ImageFlatteningNoiseApprox

giant.image_processing:

class giant.image_processing.ImageFlatteningNoiseApprox(value, names=None, *, module=None, qualname=None, type=None, start=1, boundary=None)[source]

This enumeration provides the valid options for flattening an image and determining the noise levels when identifying points of interest in ImageProcessing.find_poi_in_roi()

You should be sure to use one of these values when setting to the image_flattening_noise_approximation attribute of the ImageProcessing class.

GLOBAL = 'GLOBAL'

Globally flatten the image and estimate the noise level from it.

In this the image in flattened by subtracting a median filtered version of the image from it and a single noise level is approximated for the entire image either through sampling or through the dark_pixels of the image.

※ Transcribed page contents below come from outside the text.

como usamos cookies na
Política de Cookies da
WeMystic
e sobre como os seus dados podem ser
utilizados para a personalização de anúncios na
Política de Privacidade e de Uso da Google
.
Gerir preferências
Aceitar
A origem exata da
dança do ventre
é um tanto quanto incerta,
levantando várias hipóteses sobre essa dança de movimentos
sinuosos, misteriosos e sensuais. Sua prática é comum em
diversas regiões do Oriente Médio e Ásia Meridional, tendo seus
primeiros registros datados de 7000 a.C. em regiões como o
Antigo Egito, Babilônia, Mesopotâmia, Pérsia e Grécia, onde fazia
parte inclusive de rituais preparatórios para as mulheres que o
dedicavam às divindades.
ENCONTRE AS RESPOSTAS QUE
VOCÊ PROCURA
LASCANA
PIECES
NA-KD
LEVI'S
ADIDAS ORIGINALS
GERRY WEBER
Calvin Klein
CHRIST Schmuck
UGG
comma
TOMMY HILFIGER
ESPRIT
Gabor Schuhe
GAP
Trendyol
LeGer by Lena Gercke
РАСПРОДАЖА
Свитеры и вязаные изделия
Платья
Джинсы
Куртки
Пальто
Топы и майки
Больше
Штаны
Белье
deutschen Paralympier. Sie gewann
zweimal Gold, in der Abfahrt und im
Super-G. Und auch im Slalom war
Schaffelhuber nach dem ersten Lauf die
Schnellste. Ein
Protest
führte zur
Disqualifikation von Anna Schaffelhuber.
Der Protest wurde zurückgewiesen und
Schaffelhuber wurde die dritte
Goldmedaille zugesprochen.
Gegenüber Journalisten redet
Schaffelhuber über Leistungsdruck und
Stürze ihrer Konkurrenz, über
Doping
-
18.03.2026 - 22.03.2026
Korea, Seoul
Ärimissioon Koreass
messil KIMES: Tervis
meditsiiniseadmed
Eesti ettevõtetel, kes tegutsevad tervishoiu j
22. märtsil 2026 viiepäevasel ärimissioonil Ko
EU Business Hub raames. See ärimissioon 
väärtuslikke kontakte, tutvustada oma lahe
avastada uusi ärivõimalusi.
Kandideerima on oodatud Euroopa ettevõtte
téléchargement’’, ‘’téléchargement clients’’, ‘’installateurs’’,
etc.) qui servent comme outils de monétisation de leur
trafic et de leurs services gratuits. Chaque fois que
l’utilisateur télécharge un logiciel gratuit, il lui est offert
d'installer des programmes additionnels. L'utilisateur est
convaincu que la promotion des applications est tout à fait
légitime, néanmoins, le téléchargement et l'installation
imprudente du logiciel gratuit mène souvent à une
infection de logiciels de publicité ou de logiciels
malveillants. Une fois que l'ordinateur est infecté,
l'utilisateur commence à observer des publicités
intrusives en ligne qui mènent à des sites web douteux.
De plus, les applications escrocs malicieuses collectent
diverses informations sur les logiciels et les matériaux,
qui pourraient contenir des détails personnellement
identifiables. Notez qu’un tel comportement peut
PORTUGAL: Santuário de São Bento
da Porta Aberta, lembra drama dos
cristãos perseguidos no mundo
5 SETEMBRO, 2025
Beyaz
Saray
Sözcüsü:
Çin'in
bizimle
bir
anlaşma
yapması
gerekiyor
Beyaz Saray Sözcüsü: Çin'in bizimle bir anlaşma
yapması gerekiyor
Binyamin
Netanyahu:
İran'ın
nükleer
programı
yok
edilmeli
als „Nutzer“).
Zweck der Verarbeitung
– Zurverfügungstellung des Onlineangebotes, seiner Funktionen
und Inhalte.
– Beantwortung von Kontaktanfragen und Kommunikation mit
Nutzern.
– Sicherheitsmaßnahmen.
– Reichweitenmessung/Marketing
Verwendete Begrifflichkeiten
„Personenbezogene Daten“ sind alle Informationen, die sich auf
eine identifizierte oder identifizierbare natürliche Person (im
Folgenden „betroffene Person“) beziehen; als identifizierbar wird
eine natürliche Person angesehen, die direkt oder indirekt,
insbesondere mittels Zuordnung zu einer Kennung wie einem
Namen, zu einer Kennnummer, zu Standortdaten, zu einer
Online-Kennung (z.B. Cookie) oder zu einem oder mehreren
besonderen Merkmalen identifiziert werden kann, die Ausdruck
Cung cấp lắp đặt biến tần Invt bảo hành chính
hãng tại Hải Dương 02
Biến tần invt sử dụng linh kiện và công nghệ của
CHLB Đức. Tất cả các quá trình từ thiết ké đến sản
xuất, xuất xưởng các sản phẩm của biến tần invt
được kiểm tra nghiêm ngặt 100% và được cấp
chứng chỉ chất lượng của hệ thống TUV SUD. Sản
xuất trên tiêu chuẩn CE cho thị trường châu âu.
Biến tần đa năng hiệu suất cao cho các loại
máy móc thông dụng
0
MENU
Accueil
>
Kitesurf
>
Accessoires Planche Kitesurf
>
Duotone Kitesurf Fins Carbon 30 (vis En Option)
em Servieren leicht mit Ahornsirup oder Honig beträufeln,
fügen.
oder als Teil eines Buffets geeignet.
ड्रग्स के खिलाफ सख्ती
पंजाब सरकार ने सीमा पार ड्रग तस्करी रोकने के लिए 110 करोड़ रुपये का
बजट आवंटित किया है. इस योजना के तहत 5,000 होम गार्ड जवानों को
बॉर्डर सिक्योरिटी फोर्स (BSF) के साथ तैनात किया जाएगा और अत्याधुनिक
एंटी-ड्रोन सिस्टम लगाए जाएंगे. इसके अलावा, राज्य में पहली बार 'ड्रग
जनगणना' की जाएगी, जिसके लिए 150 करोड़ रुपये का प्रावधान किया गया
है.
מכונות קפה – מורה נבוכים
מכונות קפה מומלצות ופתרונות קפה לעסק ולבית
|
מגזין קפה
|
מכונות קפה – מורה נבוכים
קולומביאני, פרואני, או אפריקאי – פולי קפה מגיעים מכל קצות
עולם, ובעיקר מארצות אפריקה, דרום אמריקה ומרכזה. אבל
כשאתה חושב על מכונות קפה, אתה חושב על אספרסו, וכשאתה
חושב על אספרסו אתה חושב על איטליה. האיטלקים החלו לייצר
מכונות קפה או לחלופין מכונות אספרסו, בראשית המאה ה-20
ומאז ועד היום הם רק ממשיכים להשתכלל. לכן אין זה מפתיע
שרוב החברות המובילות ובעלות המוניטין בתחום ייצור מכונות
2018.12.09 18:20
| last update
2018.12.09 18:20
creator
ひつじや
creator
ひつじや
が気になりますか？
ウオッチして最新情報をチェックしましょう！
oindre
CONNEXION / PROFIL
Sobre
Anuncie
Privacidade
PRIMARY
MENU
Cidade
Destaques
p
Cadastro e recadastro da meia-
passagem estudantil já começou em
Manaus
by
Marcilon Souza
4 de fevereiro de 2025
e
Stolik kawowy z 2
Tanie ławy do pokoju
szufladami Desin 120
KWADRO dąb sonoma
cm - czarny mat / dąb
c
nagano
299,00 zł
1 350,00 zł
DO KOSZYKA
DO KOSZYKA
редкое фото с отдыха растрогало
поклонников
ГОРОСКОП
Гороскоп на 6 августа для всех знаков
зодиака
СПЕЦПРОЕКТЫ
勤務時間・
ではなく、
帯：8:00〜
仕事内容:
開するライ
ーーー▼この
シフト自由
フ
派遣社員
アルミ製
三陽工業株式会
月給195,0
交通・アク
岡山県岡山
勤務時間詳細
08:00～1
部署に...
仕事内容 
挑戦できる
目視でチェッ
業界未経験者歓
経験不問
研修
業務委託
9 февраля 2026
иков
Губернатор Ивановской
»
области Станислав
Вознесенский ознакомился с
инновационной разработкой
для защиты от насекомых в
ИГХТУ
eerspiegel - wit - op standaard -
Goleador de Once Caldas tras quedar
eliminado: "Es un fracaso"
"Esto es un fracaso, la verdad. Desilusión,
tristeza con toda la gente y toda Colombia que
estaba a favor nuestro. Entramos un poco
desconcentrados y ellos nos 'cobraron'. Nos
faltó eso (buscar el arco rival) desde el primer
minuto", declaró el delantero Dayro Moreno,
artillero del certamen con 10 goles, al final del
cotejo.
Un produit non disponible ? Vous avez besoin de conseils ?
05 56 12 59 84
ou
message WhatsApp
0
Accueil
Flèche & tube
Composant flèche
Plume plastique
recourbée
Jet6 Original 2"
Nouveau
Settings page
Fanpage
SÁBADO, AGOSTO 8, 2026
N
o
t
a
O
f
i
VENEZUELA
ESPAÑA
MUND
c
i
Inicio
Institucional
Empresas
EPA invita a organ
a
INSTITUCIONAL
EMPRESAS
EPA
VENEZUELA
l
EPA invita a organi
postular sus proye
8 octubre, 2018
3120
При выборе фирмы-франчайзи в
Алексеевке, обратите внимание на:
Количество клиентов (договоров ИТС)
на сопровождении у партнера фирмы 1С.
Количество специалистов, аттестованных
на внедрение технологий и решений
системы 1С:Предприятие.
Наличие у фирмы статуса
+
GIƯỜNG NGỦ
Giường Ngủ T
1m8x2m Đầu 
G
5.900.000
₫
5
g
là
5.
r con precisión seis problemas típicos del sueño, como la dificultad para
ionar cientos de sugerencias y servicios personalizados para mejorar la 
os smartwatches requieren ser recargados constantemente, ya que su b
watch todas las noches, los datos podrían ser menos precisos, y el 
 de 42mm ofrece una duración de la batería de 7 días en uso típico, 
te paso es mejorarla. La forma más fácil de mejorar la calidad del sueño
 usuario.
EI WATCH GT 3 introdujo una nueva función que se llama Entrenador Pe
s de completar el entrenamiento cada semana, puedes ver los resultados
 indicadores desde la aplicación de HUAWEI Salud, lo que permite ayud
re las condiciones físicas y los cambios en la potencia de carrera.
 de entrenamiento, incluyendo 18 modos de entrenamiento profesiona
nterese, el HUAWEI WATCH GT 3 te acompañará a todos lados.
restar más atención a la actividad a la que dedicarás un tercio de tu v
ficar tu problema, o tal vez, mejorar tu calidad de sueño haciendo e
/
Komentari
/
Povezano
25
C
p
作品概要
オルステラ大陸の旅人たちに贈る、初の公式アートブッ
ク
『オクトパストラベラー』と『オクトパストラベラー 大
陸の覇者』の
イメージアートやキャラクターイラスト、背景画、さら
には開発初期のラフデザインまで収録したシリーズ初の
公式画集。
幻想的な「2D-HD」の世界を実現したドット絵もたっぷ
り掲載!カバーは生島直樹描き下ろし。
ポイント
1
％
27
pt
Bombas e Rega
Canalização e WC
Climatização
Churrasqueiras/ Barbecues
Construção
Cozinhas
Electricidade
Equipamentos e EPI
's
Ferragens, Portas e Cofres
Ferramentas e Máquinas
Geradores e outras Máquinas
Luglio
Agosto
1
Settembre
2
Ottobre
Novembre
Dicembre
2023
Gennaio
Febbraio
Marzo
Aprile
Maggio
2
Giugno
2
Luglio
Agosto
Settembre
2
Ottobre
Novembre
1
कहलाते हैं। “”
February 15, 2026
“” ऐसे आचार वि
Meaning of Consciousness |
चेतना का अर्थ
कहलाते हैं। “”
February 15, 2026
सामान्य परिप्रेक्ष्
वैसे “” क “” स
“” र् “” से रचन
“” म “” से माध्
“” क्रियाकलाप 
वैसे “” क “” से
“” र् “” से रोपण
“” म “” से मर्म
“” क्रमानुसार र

For most OpNav cases this is sufficient and fast.

LOCAL = 'LOCAL'

Locally flatten the image and estimate the noise levels for each local region

In this the image in flattened by splitting it into regions, estimating a linear background gradient in each region, and the subtracting the estimated background gradient from the region to get the flattened region. An individual noise level is estimated for each of these regions through sampling.

This technique allows much dimmer points of interest to be extracted without overwhelming with noise, but it is generally much slower and is unnecessary for all but detailed analyses.